> _The data_

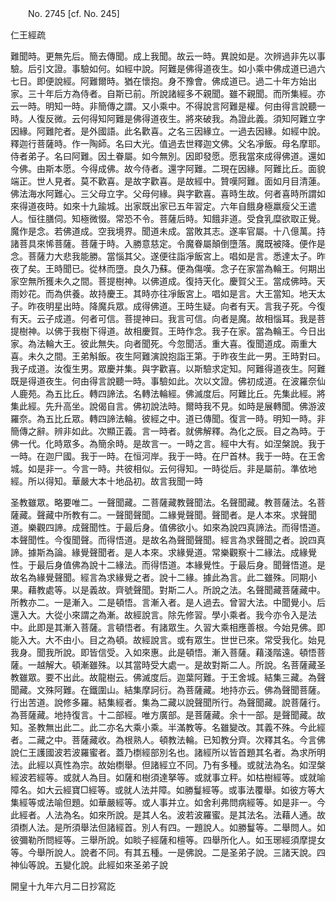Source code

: ﻿　　No. 2745 [cf. No. 245]

仁王經疏

難聞時。更無先后。簡去傳聞。成上我聞。故云一時。異說如是。次辨過非先以事驗。后引文證。事驗如何。如經中說。阿難是佛得道夜生。如小乘中佛成道已過六七日。即便說經。阿難爾時。猶在懷抱。身不豫會。佛成道已。過二十年方始出家。三十年后方為侍者。自斯已前。所說諸經多不親聞。雖不親聞。而所集經。亦云一時。明知一時。非簡傳之謂。又小乘中。不得說言阿難是權。何由得言說聽一時。人復反微。云何得知阿難是佛得道夜生。將來破我。為證此義。須知阿難立字因緣。阿難陀者。是外國語。此名歡喜。之名三因緣立。一過去因緣。如經中說。釋迦行菩薩時。作一陶師。名曰大光。值過去世釋迦文佛。父名凈飯。母名摩耶。侍者弟子。名曰阿難。因土眷屬。如今無別。因即發愿。愿我當來成得佛道。還如今佛。由斯本愿。今得成佛。故今侍者。還字阿難。二現在因緣。阿難比丘。面貌端正。世人見者。莫不歡喜。是故字歡喜。是故經中。贊嘆阿難。面如月目清蓮。佛法海水阿難心。三父母立字。父母何緣。與字歡喜。喜時生故。何者喜時所謂如來得道夜時。如來十九踰城。出家既出家已五年習定。六年自餓身極羸瘦父王遣人。恒往膳伺。知極微惙。常恐不令。菩薩后時。知餓非道。受食乳糜欲取正覺。魔作是念。若佛道成。空我境界。聞道未成。當敗其志。遂率官屬。十八億萬。持諸菩具來悕菩薩。菩薩于時。入勝意慈定。令魔眷屬顛倒墮落。魔既被降。便作是念。菩薩力大悲我能勝。當惱其父。遂便往詣凈飯宮上。唱如是言。悉達太子。昨夜了矣。王時聞已。從林而墮。良久乃蘇。便為傷嘆。念子在家當為輪王。何期出家空無所獲未久之間。菩提樹神。以佛道成。復持天化。慶賀父王。當成佛時。天雨妙花。而為供養。故持慶王。其時亦往凈飯宮上。唱如是言。大王當知。地天太子。昨夜明星出時。降魔兵眾。成得佛道。王時生疑。向者有天。言我子死。今復有天。云子成道。何者可信。菩提神曰。我言可信。向者是魔。故相惱耳。我是菩提樹神。以佛于我樹下得道。故相慶賀。王時作念。我子在家。當為輪王。今日出家。為法輪大王。彼此無失。向者聞死。今忽聞活。重大喜。復聞道成。兩重大喜。未久之間。王弟斛飯。夜生阿難演說抱詣王第。于昨夜生此一男。王時對曰。我子成道。汝復生男。眾慶并集。與字歡喜。以斯驗求定知。阿難得道夜生。阿難既是得道夜生。何由得言說聽一時。事驗如此。次以文證。佛初成道。在波羅奈仙人鹿苑。為五比丘。轉四諦法。名轉法輪經。佛滅度后。阿難比丘。先集此經。將集此經。先升高坐。說偈自言。佛初說法時。爾時我不見。如時是展轉聞。佛游波羅奈。為五比丘眾。轉四諦法輪。彼經之中。道已傳聞。復言一時。明知一時。非簡傳之辭。辨非如此。次顯正義。言一時者。就佛解釋。為化之辰。目之為時。于佛一代。化時眾多。為簡余時。是故言一。一時之言。經中大有。如涅槃說。我于一時。在迦尸國。我于一時。在恒河岸。我于一時。在尸首林。我于一時。在王舍城。如是非一。今言一時。共彼相似。云何得知。一時從后。非是屬前。準依地經。所以得知。華嚴大本十地品初。故言我聞一時

圣教雖眾。略要唯二。一聲聞藏。二菩薩藏教聲聞法。名聲聞藏。教菩薩法。名菩薩藏。聲藏中所教有二。一聲聞聲聞。二緣覺聲聞。聲聞者。是人本來。求聲聞道。樂觀四諦。成聲聞性。于最后身。值佛欲小。如來為說四真諦法。而得悟道。本聲聞性。今復聞聲。而得悟道。是故名為聲聞聲聞。經言為求聲聞之者。說四真諦。據斯為論。緣覺聲聞者。是人本來。求緣覺道。常樂觀察十二緣法。成緣覺性。于最后身值佛為說十二緣法。而得悟道。本緣覺性。于最后身。聞聲悟道。是故名為緣覺聲聞。經言為求緣覺之者。說十二緣。據此為言。此二雖殊。同期小果。藉教處等。以是義故。齊號聲聞。對斯二人。所說之法。名聲聞藏菩薩藏中。所教亦二。一是漸入。二是頓悟。言漸入者。是人過去。曾習大法。中聞覺小。后還入大。大從小來謂之為漸。故經說言。除先修習。學小乘者。我今亦令入是法中。此即是其漸入菩薩。言頓悟者。有諸眾生。久習大乘相應善根。今始見佛。即能入大。大不由小。目之為頓。故經說言。或有眾生。世世已來。常受我化。始見我身。聞我所說。即皆信受。入如來惠。此是頓悟。漸入菩薩。藉淺階遠。頓悟菩薩。一越解大。頓漸雖殊。以其當時受大處一。是故對斯二人。所說。名菩薩藏圣教雖眾。要不出此。故龍樹云。佛滅度后。迦葉阿難。于王舍城。結集三藏。為聲聞藏。文殊阿難。在鐵圍山。結集摩訶衍。為菩薩藏。地持亦云。佛為聲聞菩薩。行出苦道。說修多羅。結集經者。集為二藏以說聲聞所行。為聲聞藏。說菩薩行。為菩薩藏。地持復言。十二部經。唯方廣部。是菩薩藏。余十一部。是聲聞藏。故知。圣教無出此二。此二亦名大乘小乘。半滿教等。名雖變改。其義不殊。今此經者。二藏之中。菩薩藏收。為根熟人。頓教法輪。已知教分齊。次釋其名。今言佛說仁王護國波若波羅蜜者。蓋乃檦經部別名也。諸經所以皆首題其名者。為求所明法。此經以真性為宗。故始檦舉。但諸經立不同。乃有多種。或就法為名。如涅槃經波若經等。或就人為目。如薩和樹須達拏等。或就事立秤。如枯樹經等。或就喻障名。如大云經寶□經等。或就人法并障。如勝鬘經等。或事法覆舉。如彼方等大集經等或法喻但題。如華嚴經等。或人事并立。如舍利弗問病經等。如是非一。今此經者。人法為名。如來所說。是其人名。波若波羅蜜。是其法名。法藉人通。故須檦人法。是所須舉法但諸經首。別人有四。一題說人。如勝鬘等。二舉問人。如彼彌勒所問經等。三舉所說。如睒子經薩和檀等。四舉所化人。如玉琊經須摩提女等。今舉所說人。說者不同。有其五種。一是佛說。二是圣弟子說。三諸天說。四神仙等說。五變化說。此經如來圣弟子說

開皇十九年六月二日抄寫訖
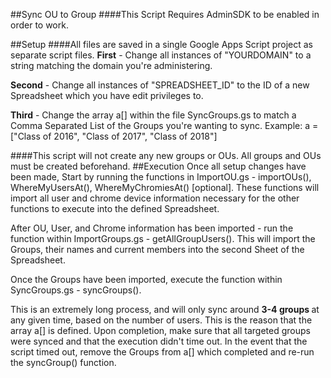 ##Sync OU to Group
####This Script Requires AdminSDK to be enabled in order to work.

##Setup
####All files are saved in a single Google Apps Script project as separate script files.
<b>First</b> - Change all instances of "YOURDOMAIN" to a string matching the domain you're administering.

<b>Second</b> - Change all instances of "SPREADSHEET_ID" to the ID of a new Spreadsheet which you have edit privileges to.

<b>Third</b> - Change the array a[] within the file SyncGroups.gs to match a Comma Separated List of the Groups you're wanting to sync. Example: a = ["Class of 2016", "Class of 2017", "Class of 2018"] 

####This script will not create any new groups or OUs.  All groups and OUs must be created beforehand.
##Execution
Once all setup changes have been made, Start by running the functions in ImportOU.gs - importOUs(), WhereMyUsersAt(), WhereMyChromiesAt() [optional].  These functions will import all user and chrome device information necessary for the other functions to execute into the defined Spreadsheet.

After OU, User, and Chrome information has been imported - run the function within ImportGroups.gs - getAllGroupUsers(). This will import the Groups, their names and current members into the second Sheet of the Spreadsheet.

Once the Groups have been imported, execute the function within SyncGroups.gs - syncGroups().

This is an extremely long process, and will only sync around <b>3-4 groups </b> at any given time, based on the number of users.  This is the reason that the array a[] is defined.  Upon completion, make sure that all targeted groups were synced and that the execution didn't time out.  In the event that the script timed out, remove the Groups from a[] which completed and re-run the syncGroup() function.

> _Task_
Each line of the entries above that contains "into" is to be copied.

> _Task result_
Once all setup changes have been made, Start by running the functions in ImportOU.gs - importOUs(), WhereMyUsersAt(), WhereMyChromiesAt() [optional].  These functions will import all user and chrome device information necessary for the other functions to execute into the defined Spreadsheet.
After OU, User, and Chrome information has been imported - run the function within ImportGroups.gs - getAllGroupUsers(). This will import the Groups, their names and current members into the second Sheet of the Spreadsheet.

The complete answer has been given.